Undersanding Map and Reduce function
Understand Responsibility of map and reduce function The pseudocode are as follow
Map
1
Map("I am potato I am chick") -> [{"I",1},{"am",1},{"potato","1"},{"I",1},{"am",1},{"chick",1}]
Reduce
1
Reduce({"I",1},{"am",1},{"potato","1"},{"I",1},{"am",1},{"chick",1}) -> [{"I",2},{"am",2},{"potato","1"},{"chick",1}]
Understanding intermediate files
Quotes from paper:
Periodically, the buffered pairs are written to local disk, partitioned into R regions by the partitioning function.
When I first read this line, I thought it meant that there would be a total of R intermediate files. However, upon further examination, I realized that it actually meant that each map task creates R intermediate files.
When a reduce worker has read all intermediate data, it sorts it by the intermediate keys so that all occurrences of the same key are grouped together
Initially, I thought this meant that each worker would need to read ALL the data and sort it, which didn’t make much sense.

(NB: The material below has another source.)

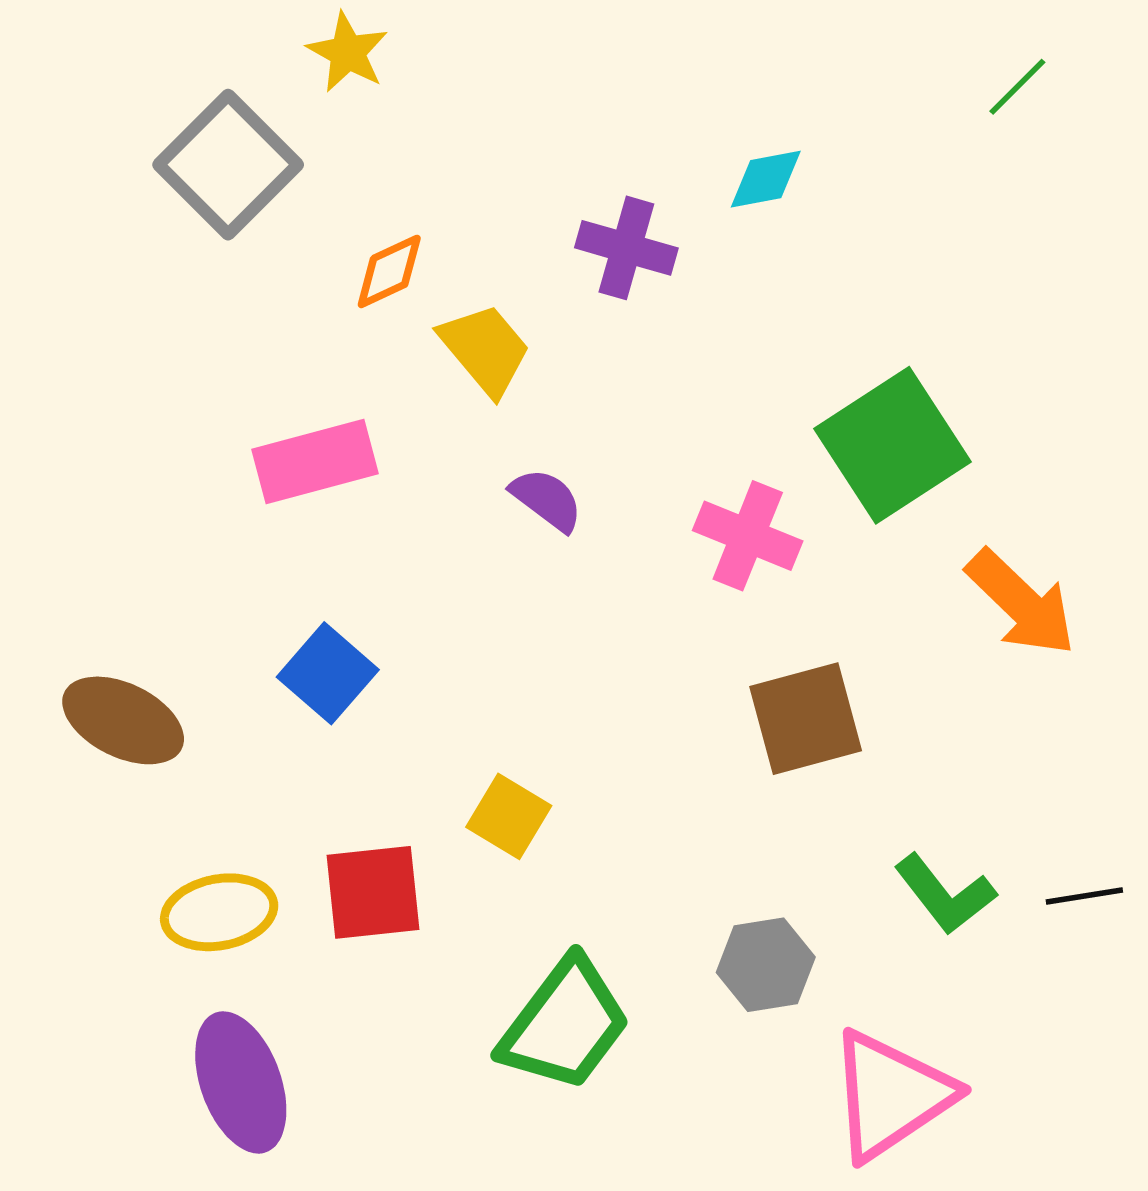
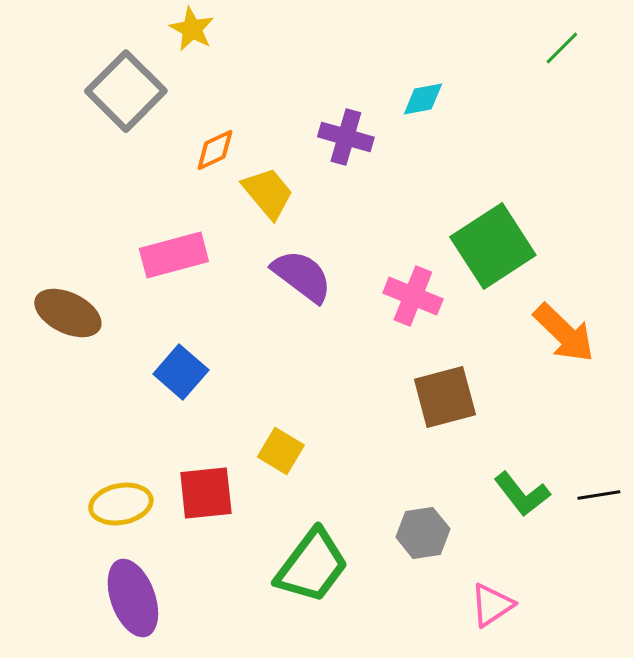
purple semicircle: (547, 500) -> (302, 276), size x1.5
brown ellipse: (123, 720) -> (68, 313), moved
pink triangle: (891, 1095) -> (492, 605), size x0.6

But after figuring out the actual meaning of the line, I gained a better understanding of the MapReduce system.
For example, consider a scenario where there are 8 input files and a total of 10 reduce tasks. In this case, there should be at least 8 map tasks, each of which creates 10 intermediate files, resulting in a total of 80 intermediate files. I will discuss more in the following.
Hashing
hash function provide by lab
1
2
3
4
5
6
7
// use ihash(key) % NReduce to choose the reduce
// task number for each KeyValue emitted by Map.
func ihash(key string) int {
h := fnv.New32a()
h.Write([]byte(key))
return int(h.Sum32() & 0x7fffffff)
}
Declare filename of intermediate file
1
ifilename := fmt.Sprintf("mr-%d-%d", w.Task.TaskId, i)
The reason that a worker need to create R (Total number of reduce task) is to ensure that the same word in different files will be processed during the same reduce task. Using the above example of 8 input files and a total of 10 reduce tasks, the same word appearing in multiple files will be placed into the same segment by having the same last digit in the filename, such as mr-x-z and mr-y-z. The distribution is handled by the hash function.
System Design
Fault-tolerance
Map-reduce system allows failure for worker but not master. So it is a bit simpler as I just need to handle fault tolerance for worker.I think of 2 solution to handle fault tolerance, one is keeping a heart beat message to make sure the worker are still working, another which I chosen to implement is a resend if timeout.
1
2
3
4
if c.taskTrackers[i].status != 2 && //the task is not done
time.Now().Sub(c.taskTrackers[i].start) > 10 * time.Duration( math.Max(float64(c.taskTrackers[i].Redistribute),float64(1))) * time.Second {
//resend
}
Eventhough the lab mentioned keeping the resend timeout as 10s will be enough, I impleement a resend timeout calculation of 10s * times of distribution to make sure the resend happen dues to failure instead of it really does need more than 10s to handle the task
Worker-ID
I originally did thought of implementing a worker registry system and distribute an ID before it start work, but it seems a bit redundant as long as the master could keep track the status of task will be good enough. (A task-based implementation instead of worker-based implementation)
Thoughts/ What I learned
It is quite surprising that when I realized the map-reduce system involves a single point of Failure which the whole system will be out of service when the master is in a failure. This also make me realize the strength of raft algorithm as it could still work as long as there are still n/2+1 server instance working in the system.